***** RECORD SET
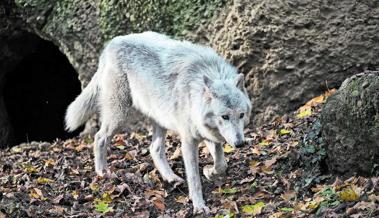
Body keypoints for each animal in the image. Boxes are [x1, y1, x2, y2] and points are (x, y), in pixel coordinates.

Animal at [66, 31, 252, 214]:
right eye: (225, 117)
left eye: (241, 115)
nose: (240, 144)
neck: (195, 91)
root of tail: (113, 43)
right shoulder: (189, 140)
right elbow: (194, 178)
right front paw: (199, 206)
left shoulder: (208, 133)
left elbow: (221, 163)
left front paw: (210, 172)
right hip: (119, 116)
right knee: (100, 137)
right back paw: (102, 172)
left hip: (159, 120)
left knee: (154, 149)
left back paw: (171, 178)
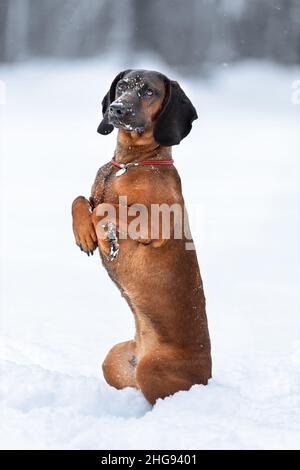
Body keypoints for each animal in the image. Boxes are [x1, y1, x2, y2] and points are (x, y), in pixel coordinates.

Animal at [72, 69, 211, 404]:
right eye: (122, 86)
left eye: (149, 92)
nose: (117, 109)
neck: (129, 164)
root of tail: (208, 379)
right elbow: (81, 199)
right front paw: (85, 234)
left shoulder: (155, 223)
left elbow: (106, 207)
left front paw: (107, 238)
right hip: (114, 360)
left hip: (153, 368)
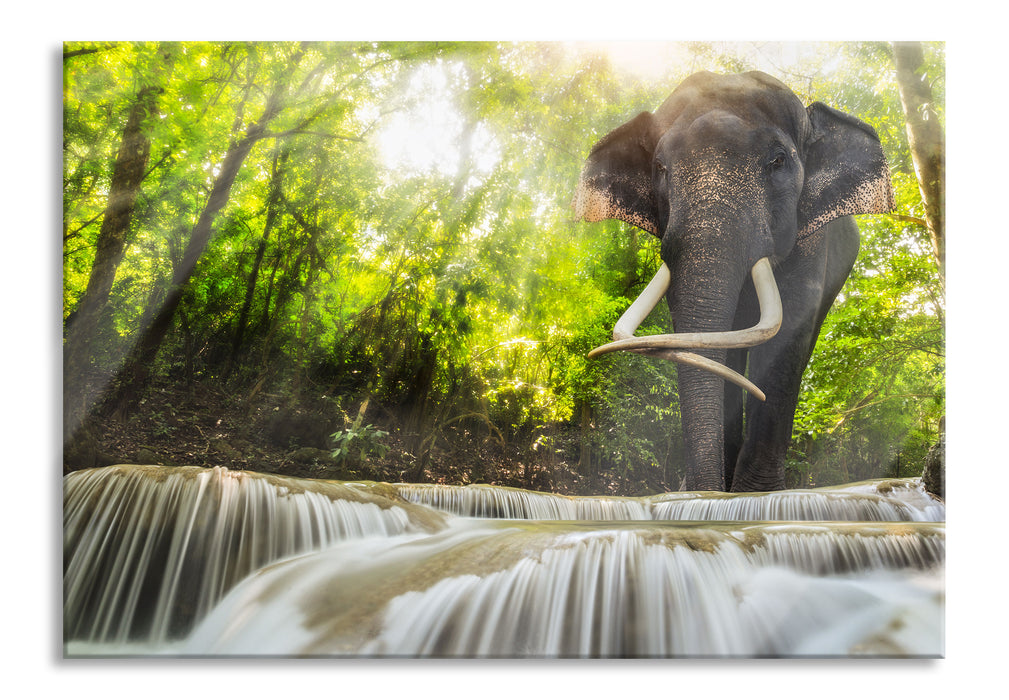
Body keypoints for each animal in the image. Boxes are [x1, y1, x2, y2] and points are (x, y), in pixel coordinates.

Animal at [573, 71, 894, 492]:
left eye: (778, 161)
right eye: (660, 168)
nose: (698, 490)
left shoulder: (810, 240)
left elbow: (788, 330)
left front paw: (755, 494)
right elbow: (708, 343)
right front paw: (713, 492)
**********
TASK TO COMPLETE. Out of the records above, please copy exactly the lines from the line with "right elbow: (194, 178)" up to and including the line with "nose: (117, 109)", minus the pictures.

THE COMPLETED TASK.
right elbow: (194, 178)
right front paw: (199, 206)
left shoulder: (208, 133)
left elbow: (221, 163)
left front paw: (210, 172)
right hip: (119, 116)
right knee: (100, 137)
right back paw: (102, 172)
left hip: (159, 120)
left knee: (154, 149)
left back paw: (171, 178)
Body keypoints for each animal in the image. Boxes are [x1, y1, x2, y2] and points are (x, y), in pixel coordinates.

Animal at [72, 69, 211, 404]:
right eye: (122, 86)
left eye: (149, 92)
nose: (117, 109)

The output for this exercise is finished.